Mineralized scaffolds have the advantage of better mimicking the natural bone structure and thus show an improved potential for bone tissue engineering. This study uses cycles of alternative soaking to deposit hydroxyapatite (HAp) layers upon non-mulberry silk fibroin (from Antheraea mylitta) grafted poly(ɛ-caprolactone) nanofibrous matrices. Alternate soaking, of one through three cycles, is used due to its simplicity and deposition efficiency. HAp deposition improved mechanical strength of the scaffolds up to two cycles of soaking (by nearly 75%). Analysis of mechanical properties, bioactivity and in vitro study results (with MG-63 cell line) showed scaffolds fabricated using two-cycle soaking to be the most suitable.

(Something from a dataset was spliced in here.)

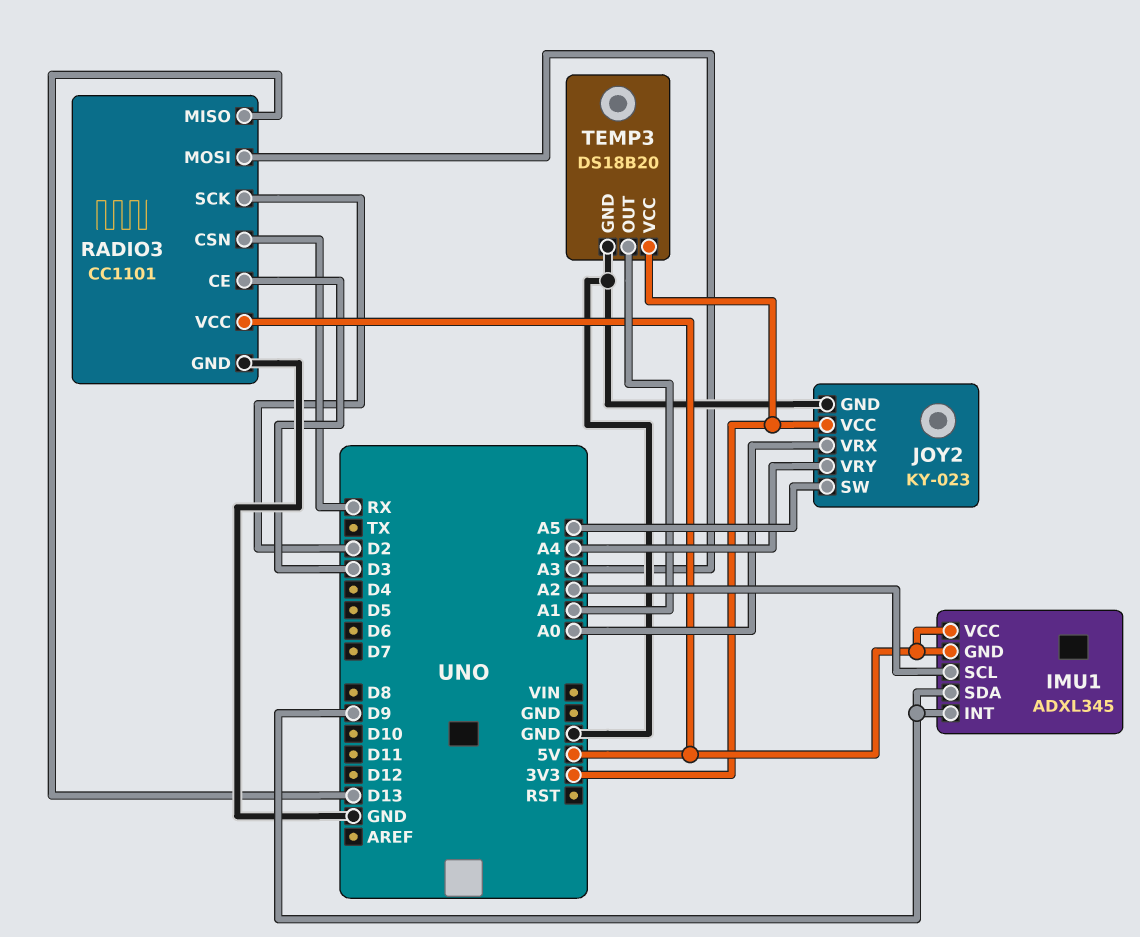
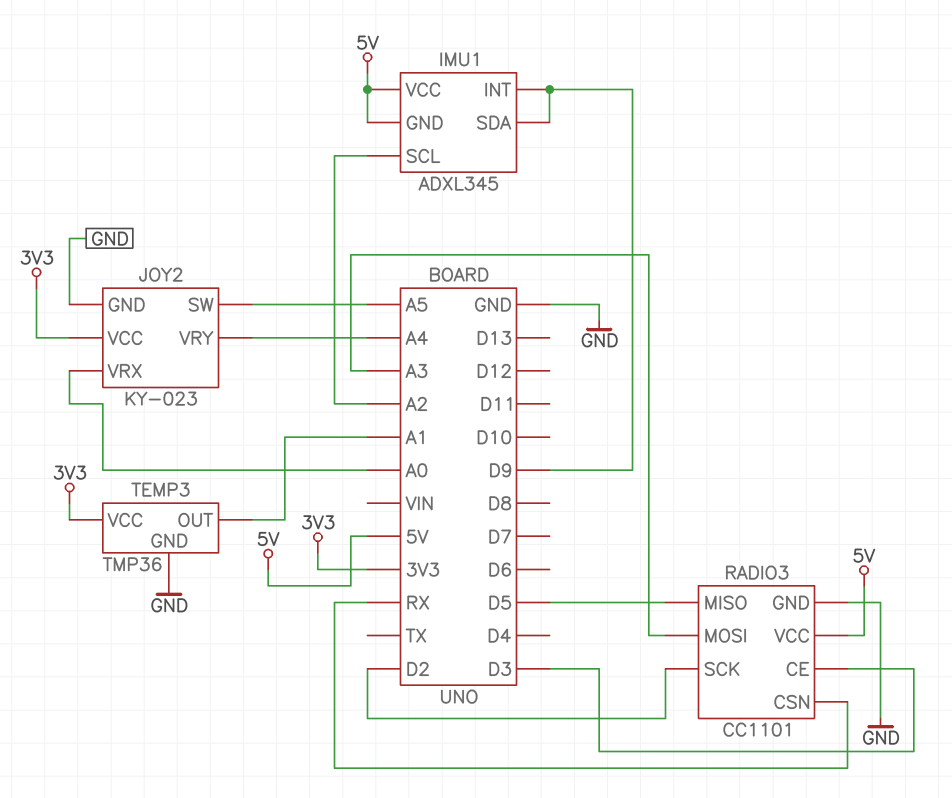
RADIO3 pin MISO: D13 -> D5
TEMP3: DS18B20 -> TMP36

These constructs were loaded with growth factors (transforming growth factor beta (TGF-β) 4 ng and bone morphogenic protein-2 (rhBMP-2) 100 ng) using carbodiimide-coupling reaction. The following three different combinations of growth factor loaded composites were analyzed: solely rhBMP-2, solely TGF-β and rhBMP-2-TGF-β combinations. Scaffolds with both growth factors supported cellular activity and proliferation better (p < 0.01), generated greater calcium deposits (p < 0.01), facilitated early cell differentiation and yielded significantly better expression of genes linked to bone growth (p < 0.05). These dual growth factor loaded scaffolds are mechanically robust and enhance cell proliferation and early differentiation of osteoblast-like cells. They thus show potential of being further optimized for use in bone tissue engineering.